_Questions on the material:_
A. According to the case text, at which intersection did the two automobiles collide?
B. Transcribe the passage of the case text starting with "Ford, Johnson &" and going on through "only point raised.".

_Source text:_
BEGIN

Case ID: cal-app_83/html/0664-01.html
Source: Caselaw Access Project
Author: {"author": "KNIGHT, J.", "license": "Public Domain", "url": "https://static.case.law/"}
Date Created: 2024-08-24T03:29:51.129683

[Civ. No. 5666.
    First Appellate District, Division One.
    June 8, 1927.]
    ETHEL TRUITNER, Respondent, v. CHARLES M. KNIGHT et al., Defendants; CLIFFORD TRUITNER, Appellant.
    
       Negligence—Collision of Automobiles—Highways—Personal Injuries Sustained by Guest—Sufficiency of Evidence—Appeal.—In this action for damages for personal injuries sustained by plaintiff while riding in an automobile as a guest resulting from a collision between said automobile and another automobile at a highway intersection, it was the exclusive province of the trial court, sitting without a jury, to pass on the contention that certain written statements of witnesses concerning the accident tended to contradict their testimony and rendered such testimony unworthy of belief, since such contention related purely to the credibility of the witnesses, and the weight, effect, and probative force to be given their testimony; and the court having accepted such testimony as true, despite the contents of the written statements, its decision cannot be disturbed on appeal.
    (1) 4 C. J., p. 879, n. 88; 38 Cyc., p. 1945, n. 32.
    1. See 27 Cal. Jur. 186; 28 R. C. L. 657.
    APPEAL from a judgment of the Superior Court of Fresno County. C. E. Beaumont, Judge.
    Affirmed.
    The facts are stated in the opinion of the court.
    Ford, Johnson & Bourquin and Carling & Cummings for Appellant.
    G. L. Aynesworth for Respondent.
   KNIGHT, J.

The plaintiff, Ethel Truitner, brought this action to recover damages on account of personal injuries sustained by her while riding as a guest in an automobile owned and driven by her brother, the defendant Truitner, which automobile collided with one being driven by the defendant Knight at the intersection of Clovis and Adams Avenues in the county of Fresno. The action was tried by the court sitting without a jury, the court finding that the collision was proximately caused by the concurrent negligence of the drivers of the two automobiles, Truitner and Knight; and judgment was rendered against them in the sum of three hundred dollars, from which judgment the defendant Truitner alone has appealed. Insufficiency of evidence is the only point raised.

END

(Data entries)
BEGIN

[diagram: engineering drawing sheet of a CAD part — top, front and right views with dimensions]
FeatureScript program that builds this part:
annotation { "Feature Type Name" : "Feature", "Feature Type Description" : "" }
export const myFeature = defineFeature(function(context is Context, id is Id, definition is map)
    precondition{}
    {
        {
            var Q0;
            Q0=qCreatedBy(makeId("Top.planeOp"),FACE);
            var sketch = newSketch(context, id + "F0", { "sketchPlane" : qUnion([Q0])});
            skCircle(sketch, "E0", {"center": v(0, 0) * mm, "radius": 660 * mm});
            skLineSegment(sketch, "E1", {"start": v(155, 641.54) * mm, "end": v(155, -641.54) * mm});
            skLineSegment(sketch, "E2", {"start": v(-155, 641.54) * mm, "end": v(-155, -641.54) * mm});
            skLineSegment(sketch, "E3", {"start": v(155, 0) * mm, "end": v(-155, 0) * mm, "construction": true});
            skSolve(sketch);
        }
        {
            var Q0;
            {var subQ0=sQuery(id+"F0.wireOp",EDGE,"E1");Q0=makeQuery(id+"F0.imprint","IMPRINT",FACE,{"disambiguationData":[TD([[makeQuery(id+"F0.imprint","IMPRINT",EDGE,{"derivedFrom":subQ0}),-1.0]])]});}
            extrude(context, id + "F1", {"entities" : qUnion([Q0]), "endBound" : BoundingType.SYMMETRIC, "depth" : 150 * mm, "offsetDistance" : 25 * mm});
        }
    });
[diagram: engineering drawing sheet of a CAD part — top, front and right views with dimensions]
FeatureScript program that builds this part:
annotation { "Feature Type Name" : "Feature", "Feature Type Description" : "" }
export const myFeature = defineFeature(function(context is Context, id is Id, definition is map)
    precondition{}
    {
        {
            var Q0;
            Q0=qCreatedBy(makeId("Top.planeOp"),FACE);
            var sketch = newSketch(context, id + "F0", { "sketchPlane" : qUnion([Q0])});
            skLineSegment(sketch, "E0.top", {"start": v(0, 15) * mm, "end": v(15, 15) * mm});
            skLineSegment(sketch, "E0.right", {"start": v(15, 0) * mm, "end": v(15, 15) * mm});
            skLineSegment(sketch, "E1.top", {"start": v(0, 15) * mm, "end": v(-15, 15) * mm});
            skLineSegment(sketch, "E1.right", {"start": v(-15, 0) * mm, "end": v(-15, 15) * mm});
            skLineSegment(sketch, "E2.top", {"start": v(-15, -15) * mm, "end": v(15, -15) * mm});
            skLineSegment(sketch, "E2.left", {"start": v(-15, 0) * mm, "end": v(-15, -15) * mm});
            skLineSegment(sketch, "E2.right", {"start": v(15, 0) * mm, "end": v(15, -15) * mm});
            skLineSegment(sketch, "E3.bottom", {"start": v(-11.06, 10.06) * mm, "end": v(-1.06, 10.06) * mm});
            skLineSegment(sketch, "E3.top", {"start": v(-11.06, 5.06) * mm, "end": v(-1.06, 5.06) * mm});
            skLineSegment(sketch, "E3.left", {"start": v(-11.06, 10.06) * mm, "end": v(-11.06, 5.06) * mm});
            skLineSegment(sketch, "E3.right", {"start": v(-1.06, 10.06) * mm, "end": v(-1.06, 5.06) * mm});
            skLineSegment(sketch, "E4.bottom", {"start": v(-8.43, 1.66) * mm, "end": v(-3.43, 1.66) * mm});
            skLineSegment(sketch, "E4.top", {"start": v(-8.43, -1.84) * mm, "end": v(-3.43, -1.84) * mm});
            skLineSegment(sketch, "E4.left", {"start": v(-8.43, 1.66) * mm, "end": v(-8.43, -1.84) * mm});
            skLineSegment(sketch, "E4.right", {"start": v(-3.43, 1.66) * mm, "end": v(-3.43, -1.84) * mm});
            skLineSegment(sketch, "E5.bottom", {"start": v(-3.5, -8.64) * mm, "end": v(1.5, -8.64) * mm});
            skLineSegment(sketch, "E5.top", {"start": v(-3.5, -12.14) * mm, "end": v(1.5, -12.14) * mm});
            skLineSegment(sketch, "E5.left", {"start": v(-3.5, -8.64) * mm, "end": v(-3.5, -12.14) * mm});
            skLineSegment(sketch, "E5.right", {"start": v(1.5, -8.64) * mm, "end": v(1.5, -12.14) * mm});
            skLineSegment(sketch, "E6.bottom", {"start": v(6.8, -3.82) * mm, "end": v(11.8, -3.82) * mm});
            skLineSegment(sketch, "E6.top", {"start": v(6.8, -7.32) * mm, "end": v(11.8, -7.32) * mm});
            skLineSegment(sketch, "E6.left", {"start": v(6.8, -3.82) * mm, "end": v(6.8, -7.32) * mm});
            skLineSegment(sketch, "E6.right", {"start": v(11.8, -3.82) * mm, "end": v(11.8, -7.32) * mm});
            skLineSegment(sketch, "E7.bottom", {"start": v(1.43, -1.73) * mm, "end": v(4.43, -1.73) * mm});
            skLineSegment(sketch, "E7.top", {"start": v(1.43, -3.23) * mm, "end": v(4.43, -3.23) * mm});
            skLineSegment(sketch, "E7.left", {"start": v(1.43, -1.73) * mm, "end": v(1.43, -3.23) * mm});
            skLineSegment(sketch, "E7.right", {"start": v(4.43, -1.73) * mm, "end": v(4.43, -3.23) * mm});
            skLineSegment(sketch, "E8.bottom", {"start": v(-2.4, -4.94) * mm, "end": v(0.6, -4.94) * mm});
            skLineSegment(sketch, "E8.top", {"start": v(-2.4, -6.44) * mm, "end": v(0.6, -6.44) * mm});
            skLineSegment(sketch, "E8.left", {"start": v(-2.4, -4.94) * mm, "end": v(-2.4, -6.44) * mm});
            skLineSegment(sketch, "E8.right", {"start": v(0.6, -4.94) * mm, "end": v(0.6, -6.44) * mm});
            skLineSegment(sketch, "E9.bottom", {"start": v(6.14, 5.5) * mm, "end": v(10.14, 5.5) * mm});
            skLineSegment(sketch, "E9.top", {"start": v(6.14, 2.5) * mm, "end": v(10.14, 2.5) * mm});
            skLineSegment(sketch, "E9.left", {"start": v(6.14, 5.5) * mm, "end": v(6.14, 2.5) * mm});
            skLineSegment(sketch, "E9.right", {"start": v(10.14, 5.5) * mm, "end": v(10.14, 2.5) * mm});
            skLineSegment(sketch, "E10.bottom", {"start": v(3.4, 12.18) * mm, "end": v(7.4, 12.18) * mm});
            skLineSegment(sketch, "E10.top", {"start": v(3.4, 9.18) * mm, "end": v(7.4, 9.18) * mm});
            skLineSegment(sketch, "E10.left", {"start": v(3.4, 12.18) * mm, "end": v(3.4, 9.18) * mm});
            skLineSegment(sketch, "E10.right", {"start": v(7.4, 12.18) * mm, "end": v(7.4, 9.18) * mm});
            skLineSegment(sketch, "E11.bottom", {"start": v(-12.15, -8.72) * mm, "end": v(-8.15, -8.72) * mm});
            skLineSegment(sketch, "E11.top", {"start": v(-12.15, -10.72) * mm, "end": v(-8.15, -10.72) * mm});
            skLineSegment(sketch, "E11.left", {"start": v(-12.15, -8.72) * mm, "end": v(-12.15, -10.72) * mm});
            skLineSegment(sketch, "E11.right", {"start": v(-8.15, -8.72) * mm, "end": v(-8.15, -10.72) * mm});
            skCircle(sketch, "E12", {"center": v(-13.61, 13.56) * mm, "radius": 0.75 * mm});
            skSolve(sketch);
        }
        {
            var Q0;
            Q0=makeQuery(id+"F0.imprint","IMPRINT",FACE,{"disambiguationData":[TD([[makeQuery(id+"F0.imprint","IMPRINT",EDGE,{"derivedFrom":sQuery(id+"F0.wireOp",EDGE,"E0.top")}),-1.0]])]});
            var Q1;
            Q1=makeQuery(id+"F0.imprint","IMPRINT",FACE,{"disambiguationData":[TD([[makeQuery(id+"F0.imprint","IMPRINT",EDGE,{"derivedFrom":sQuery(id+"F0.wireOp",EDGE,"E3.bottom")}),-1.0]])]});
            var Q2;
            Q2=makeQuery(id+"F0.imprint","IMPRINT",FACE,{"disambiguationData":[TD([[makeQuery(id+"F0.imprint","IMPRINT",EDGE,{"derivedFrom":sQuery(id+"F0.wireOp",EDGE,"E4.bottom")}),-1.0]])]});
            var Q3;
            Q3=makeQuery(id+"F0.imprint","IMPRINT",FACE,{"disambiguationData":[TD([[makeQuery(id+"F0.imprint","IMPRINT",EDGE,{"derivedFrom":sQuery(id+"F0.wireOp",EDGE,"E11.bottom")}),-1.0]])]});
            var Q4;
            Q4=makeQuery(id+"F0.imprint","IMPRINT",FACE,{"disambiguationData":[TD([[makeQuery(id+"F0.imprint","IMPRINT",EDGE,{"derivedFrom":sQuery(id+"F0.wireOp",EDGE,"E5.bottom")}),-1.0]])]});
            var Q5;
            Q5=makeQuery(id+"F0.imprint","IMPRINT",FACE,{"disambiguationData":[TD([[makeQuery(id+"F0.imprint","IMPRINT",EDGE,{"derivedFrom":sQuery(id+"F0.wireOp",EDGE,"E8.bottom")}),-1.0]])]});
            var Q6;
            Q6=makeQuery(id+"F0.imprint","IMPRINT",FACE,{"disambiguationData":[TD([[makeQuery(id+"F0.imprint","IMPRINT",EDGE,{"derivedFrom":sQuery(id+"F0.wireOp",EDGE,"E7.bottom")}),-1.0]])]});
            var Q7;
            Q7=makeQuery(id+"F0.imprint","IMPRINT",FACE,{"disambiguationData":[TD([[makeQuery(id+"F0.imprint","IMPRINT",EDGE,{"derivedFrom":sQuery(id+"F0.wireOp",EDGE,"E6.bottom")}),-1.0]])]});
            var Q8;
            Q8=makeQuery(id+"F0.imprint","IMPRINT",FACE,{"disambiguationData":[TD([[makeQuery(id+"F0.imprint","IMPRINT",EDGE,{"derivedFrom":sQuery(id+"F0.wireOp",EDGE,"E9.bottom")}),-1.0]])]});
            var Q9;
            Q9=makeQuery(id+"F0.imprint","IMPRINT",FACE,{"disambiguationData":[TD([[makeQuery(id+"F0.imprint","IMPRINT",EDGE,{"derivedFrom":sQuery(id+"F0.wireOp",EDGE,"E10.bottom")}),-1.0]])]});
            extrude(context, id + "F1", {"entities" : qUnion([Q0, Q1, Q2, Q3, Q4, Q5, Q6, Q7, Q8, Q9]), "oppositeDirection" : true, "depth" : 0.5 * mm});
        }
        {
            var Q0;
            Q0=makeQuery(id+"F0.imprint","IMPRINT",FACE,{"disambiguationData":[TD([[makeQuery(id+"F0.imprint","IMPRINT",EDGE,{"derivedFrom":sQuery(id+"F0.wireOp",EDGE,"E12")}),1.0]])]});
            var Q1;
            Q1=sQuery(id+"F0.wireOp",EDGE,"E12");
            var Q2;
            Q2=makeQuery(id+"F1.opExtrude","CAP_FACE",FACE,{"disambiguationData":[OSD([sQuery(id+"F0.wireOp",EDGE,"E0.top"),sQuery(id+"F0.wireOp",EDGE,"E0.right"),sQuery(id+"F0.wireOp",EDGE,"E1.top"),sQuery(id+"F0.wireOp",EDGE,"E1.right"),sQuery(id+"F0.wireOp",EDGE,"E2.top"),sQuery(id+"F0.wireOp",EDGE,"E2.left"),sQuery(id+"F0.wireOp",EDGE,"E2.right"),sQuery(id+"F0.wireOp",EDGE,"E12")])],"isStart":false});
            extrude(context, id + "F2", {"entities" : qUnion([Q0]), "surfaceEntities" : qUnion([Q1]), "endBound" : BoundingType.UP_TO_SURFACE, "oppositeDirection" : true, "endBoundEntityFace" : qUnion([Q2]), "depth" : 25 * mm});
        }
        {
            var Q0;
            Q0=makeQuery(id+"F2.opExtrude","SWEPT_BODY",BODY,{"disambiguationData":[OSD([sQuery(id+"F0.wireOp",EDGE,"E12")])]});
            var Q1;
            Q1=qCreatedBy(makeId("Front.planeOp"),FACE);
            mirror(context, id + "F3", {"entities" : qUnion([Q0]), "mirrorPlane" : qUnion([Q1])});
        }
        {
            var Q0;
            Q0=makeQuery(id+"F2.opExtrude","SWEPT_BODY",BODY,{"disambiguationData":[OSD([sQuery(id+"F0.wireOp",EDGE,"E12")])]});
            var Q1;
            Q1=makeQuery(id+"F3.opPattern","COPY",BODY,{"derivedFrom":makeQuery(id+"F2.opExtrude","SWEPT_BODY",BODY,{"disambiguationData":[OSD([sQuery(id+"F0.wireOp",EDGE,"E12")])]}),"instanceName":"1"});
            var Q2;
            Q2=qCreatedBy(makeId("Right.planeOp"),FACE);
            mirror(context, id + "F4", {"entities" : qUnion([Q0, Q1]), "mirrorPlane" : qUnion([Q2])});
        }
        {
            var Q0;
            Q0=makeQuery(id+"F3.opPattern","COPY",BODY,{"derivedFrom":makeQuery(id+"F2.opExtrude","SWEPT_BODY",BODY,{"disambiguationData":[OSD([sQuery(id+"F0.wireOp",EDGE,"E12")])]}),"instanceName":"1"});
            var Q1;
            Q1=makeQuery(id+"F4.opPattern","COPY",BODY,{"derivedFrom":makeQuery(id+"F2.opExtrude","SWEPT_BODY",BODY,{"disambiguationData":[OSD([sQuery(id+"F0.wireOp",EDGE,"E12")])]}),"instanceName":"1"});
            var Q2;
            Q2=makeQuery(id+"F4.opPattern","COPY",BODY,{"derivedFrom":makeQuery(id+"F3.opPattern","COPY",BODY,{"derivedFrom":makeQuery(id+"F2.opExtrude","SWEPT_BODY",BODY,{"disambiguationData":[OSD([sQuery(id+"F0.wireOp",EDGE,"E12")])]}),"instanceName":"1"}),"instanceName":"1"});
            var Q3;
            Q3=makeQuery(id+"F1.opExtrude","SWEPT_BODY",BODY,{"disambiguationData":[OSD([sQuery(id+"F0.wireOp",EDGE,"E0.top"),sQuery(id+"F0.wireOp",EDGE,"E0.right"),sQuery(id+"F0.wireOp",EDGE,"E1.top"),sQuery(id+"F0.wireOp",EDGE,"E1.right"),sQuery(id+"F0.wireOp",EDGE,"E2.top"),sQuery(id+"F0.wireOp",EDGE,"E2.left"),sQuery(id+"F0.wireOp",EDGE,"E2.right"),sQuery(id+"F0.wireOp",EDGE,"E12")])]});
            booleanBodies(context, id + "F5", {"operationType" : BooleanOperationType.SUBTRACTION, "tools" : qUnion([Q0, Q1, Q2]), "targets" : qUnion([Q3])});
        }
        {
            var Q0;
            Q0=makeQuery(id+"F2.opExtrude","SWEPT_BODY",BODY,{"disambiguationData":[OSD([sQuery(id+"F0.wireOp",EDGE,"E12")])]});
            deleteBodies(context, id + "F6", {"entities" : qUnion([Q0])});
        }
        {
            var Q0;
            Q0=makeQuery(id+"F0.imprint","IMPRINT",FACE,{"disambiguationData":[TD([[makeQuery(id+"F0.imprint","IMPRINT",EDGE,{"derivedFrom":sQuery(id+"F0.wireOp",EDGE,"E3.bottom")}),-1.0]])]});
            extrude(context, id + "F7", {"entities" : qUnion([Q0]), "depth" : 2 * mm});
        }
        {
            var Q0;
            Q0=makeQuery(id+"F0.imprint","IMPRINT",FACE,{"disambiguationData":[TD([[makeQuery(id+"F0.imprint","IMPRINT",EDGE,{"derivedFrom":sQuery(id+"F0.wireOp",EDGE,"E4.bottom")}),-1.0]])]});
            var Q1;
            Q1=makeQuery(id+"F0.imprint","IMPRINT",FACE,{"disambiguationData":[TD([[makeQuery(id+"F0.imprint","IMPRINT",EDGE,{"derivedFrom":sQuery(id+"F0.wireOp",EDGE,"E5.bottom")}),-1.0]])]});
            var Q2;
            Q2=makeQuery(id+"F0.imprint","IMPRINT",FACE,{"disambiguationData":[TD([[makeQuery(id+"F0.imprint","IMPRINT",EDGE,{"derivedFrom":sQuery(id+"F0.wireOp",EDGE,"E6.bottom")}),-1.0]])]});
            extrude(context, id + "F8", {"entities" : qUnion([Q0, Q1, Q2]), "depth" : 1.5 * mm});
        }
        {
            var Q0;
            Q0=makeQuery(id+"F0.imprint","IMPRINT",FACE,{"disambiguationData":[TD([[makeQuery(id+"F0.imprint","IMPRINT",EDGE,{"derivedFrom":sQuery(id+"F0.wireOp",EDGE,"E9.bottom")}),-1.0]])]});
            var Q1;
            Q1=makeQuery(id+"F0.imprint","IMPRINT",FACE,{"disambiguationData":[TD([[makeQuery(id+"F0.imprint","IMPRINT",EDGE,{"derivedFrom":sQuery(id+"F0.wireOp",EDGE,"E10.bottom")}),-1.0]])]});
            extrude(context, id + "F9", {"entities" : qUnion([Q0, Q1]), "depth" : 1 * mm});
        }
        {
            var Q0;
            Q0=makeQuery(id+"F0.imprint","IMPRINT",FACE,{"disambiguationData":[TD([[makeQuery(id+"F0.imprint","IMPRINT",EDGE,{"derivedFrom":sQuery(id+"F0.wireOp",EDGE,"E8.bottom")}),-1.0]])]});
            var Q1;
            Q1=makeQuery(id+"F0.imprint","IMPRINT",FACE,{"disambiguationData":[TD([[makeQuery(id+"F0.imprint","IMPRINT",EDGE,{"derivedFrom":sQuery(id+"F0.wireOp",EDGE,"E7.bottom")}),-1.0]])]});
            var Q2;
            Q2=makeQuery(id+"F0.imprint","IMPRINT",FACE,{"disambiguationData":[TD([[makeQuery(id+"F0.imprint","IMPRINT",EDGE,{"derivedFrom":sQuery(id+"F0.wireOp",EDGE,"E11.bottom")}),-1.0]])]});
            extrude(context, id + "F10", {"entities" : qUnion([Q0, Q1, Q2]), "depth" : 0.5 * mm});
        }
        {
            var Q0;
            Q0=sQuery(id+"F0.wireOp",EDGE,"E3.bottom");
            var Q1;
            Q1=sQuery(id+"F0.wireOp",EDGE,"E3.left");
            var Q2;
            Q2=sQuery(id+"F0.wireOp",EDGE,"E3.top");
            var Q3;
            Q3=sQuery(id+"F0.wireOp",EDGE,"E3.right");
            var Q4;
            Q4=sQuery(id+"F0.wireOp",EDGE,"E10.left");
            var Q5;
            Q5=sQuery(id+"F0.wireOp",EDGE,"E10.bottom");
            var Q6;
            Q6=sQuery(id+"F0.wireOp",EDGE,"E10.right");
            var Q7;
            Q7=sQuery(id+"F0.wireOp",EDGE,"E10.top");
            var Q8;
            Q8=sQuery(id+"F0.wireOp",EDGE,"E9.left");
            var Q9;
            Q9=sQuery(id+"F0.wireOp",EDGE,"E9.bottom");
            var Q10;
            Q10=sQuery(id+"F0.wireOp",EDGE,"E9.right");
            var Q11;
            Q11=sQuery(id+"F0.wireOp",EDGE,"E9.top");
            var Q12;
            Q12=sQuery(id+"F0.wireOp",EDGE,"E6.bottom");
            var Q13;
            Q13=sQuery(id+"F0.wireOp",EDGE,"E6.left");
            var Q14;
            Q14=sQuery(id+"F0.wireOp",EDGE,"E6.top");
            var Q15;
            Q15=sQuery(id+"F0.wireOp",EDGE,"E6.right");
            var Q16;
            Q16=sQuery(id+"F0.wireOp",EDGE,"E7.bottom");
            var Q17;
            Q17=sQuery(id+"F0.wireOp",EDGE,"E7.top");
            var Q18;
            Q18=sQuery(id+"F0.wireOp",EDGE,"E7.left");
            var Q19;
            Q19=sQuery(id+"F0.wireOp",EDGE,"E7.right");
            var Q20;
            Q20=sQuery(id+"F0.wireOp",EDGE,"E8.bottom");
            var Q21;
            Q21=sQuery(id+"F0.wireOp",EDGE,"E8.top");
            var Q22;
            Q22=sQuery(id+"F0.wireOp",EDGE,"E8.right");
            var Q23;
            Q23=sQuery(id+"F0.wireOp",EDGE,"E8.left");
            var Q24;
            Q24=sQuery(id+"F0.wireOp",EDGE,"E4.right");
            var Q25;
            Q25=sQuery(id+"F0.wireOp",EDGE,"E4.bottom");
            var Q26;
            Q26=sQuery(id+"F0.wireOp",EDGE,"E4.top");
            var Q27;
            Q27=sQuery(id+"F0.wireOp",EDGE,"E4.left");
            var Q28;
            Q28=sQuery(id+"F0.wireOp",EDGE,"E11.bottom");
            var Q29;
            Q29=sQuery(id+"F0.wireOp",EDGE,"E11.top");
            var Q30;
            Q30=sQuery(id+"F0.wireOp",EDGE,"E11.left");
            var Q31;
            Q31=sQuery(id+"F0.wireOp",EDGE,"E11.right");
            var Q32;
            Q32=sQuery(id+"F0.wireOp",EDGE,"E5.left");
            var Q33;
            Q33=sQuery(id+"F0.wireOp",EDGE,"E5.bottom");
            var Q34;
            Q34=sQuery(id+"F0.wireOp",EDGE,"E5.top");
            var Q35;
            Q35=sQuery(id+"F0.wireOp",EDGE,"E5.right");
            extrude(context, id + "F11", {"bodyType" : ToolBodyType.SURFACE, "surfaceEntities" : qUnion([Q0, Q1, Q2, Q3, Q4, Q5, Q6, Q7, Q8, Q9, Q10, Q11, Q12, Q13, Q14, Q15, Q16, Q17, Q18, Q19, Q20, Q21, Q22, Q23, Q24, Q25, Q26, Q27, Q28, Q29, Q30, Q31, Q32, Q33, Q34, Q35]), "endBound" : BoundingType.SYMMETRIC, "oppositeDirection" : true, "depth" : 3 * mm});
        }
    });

END

_Your written answers:_
A. At the intersection of Clovis and Adams Avenues in the county of Fresno.

B.
Ford, Johnson & Bourquin and Carling & Cummings for Appellant.
    G. L. Aynesworth for Respondent.
   KNIGHT, J.

The plaintiff, Ethel Truitner, brought this action to recover damages on account of personal injuries sustained by her while riding as a guest in an automobile owned and driven by her brother, the defendant Truitner, which automobile collided with one being driven by the defendant Knight at the intersection of Clovis and Adams Avenues in the county of Fresno. The action was tried by the court sitting without a jury, the court finding that the collision was proximately caused by the concurrent negligence of the drivers of the two automobiles, Truitner and Knight; and judgment was rendered against them in the sum of three hundred dollars, from which judgment the defendant Truitner alone has appealed. Insufficiency of evidence is the only point raised.